WORK TO COMPLETE:
Find the lines below that contain the string "down", count them, and give only the number.

TASK MATERIAL:

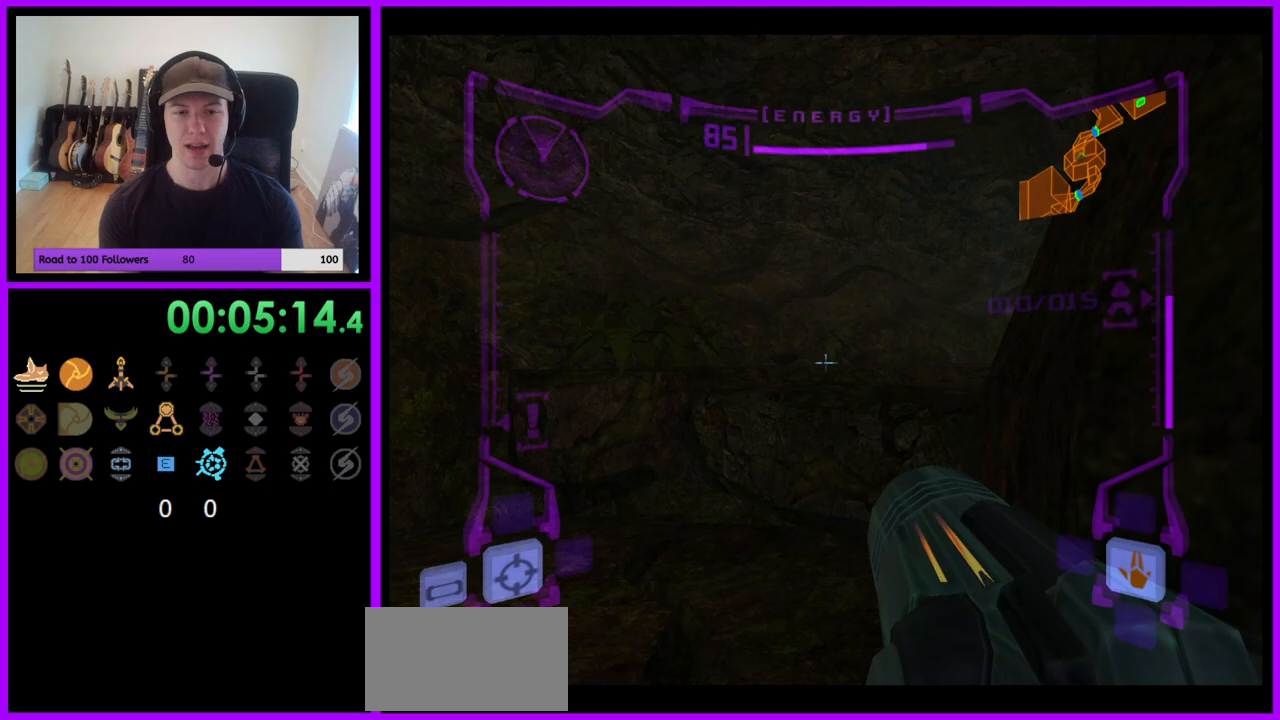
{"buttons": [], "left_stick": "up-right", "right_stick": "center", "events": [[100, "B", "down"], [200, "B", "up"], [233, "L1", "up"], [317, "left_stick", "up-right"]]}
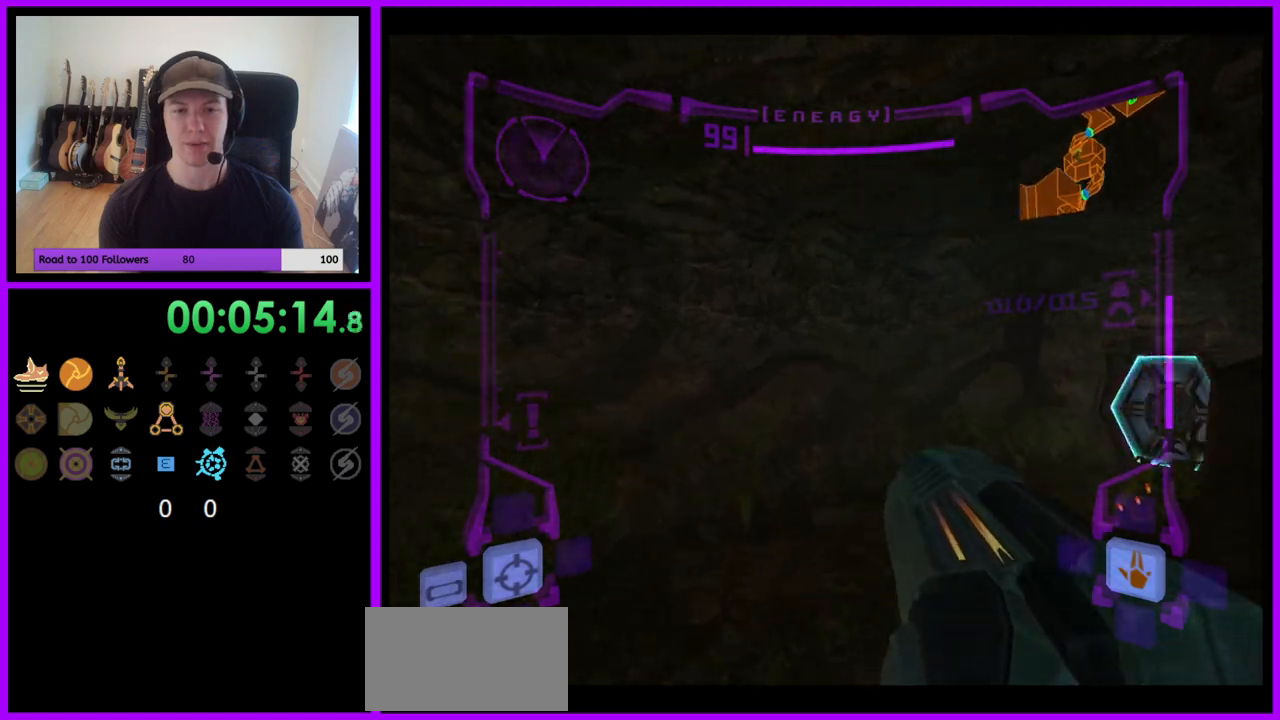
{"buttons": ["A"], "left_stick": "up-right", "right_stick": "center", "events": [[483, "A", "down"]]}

...

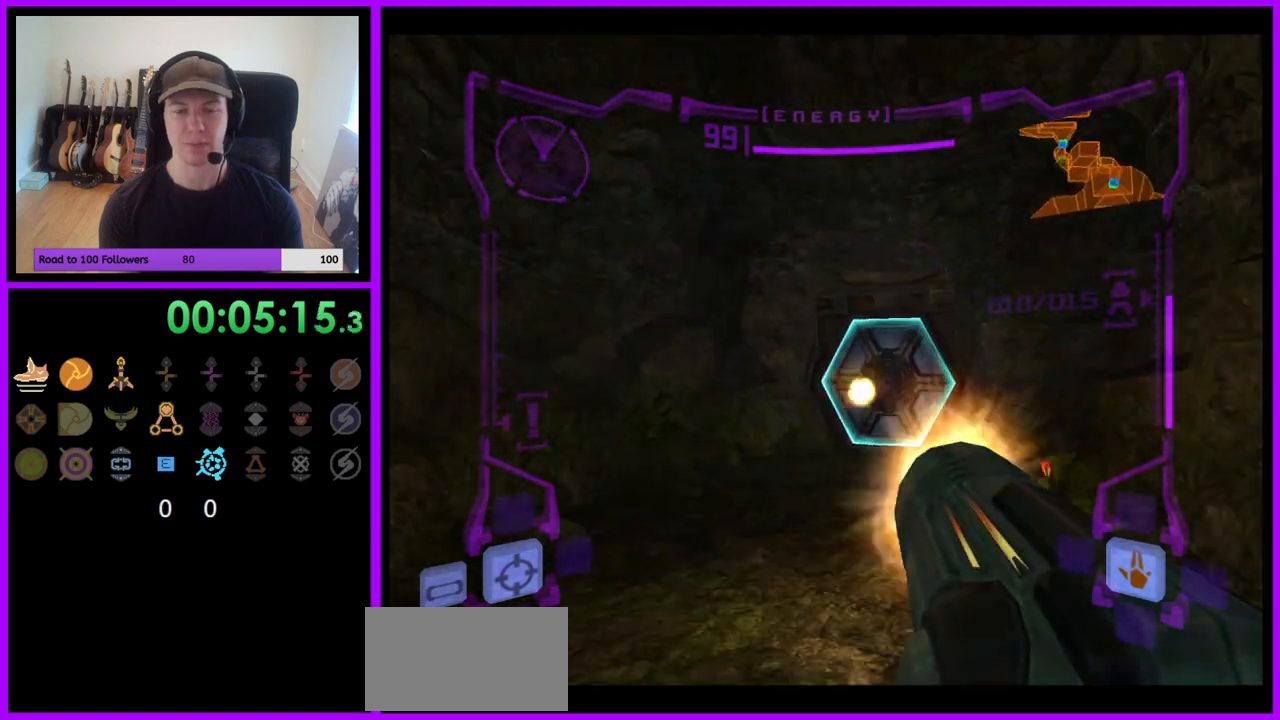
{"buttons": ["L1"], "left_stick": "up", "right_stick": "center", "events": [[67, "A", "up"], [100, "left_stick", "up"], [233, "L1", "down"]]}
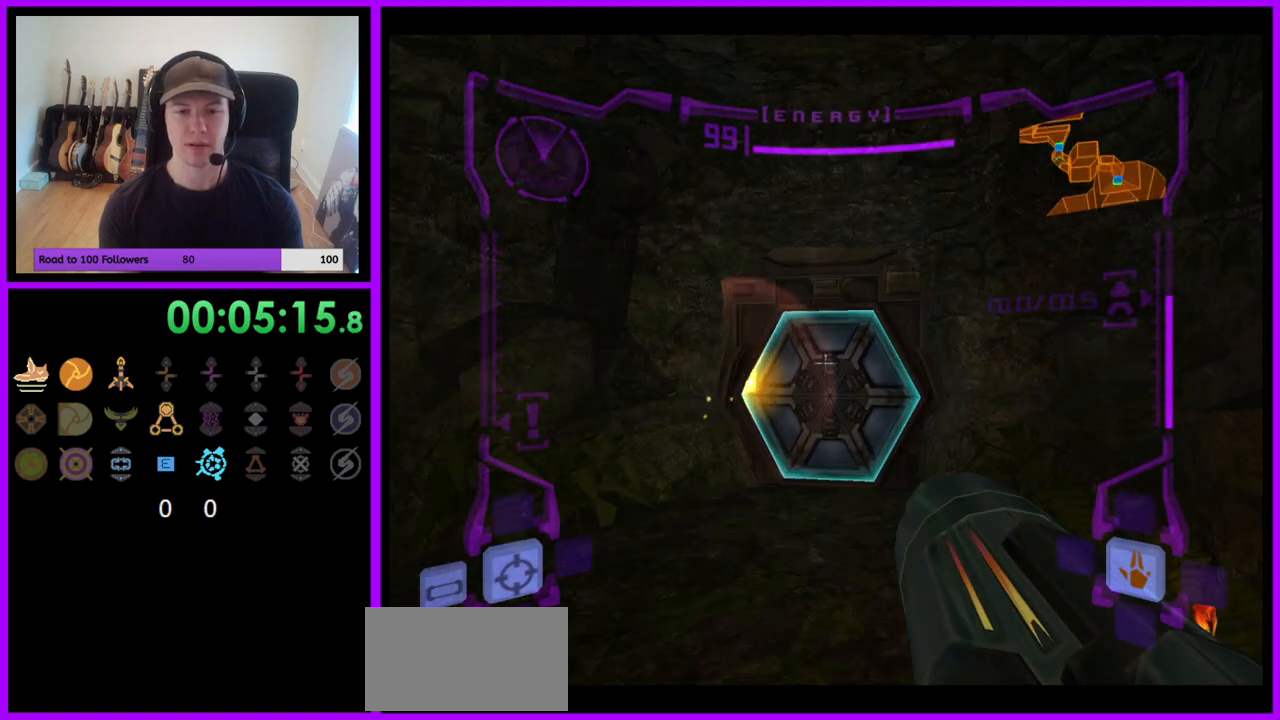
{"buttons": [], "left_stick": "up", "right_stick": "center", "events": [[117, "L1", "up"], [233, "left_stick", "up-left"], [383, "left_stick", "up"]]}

...

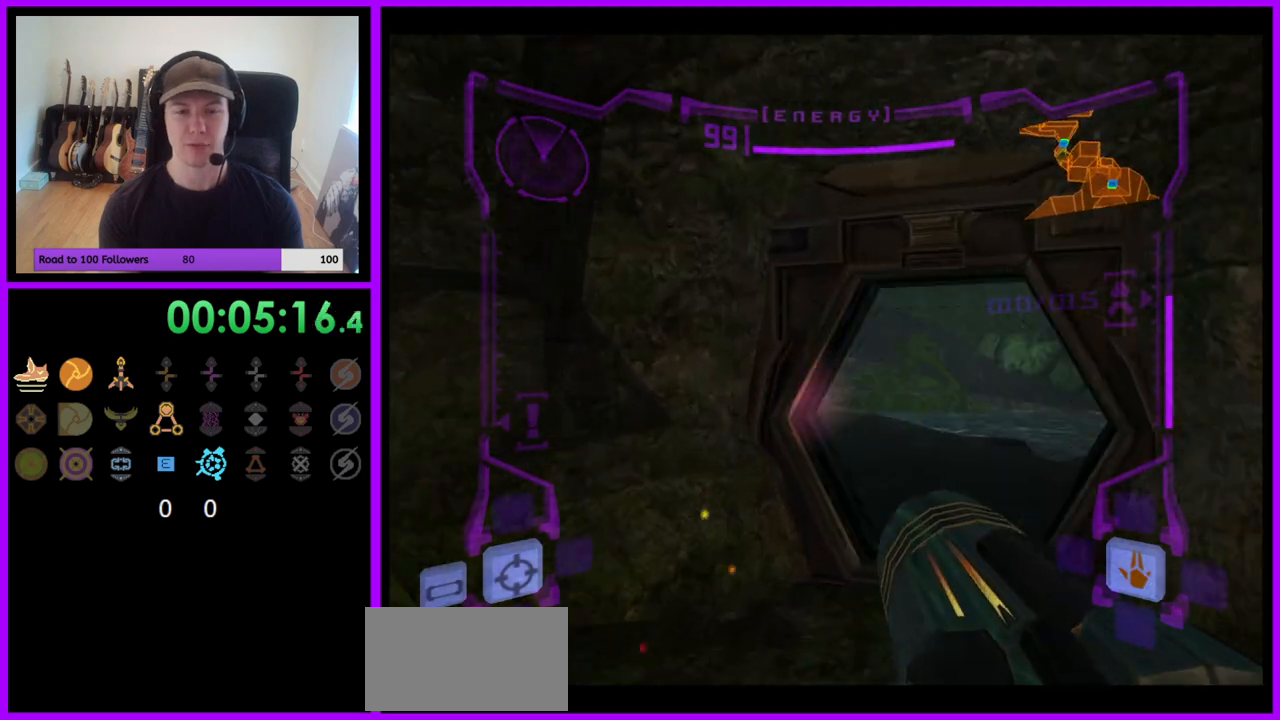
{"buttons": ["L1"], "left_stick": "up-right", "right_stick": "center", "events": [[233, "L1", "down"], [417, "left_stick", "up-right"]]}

TASK RESPONSE:
4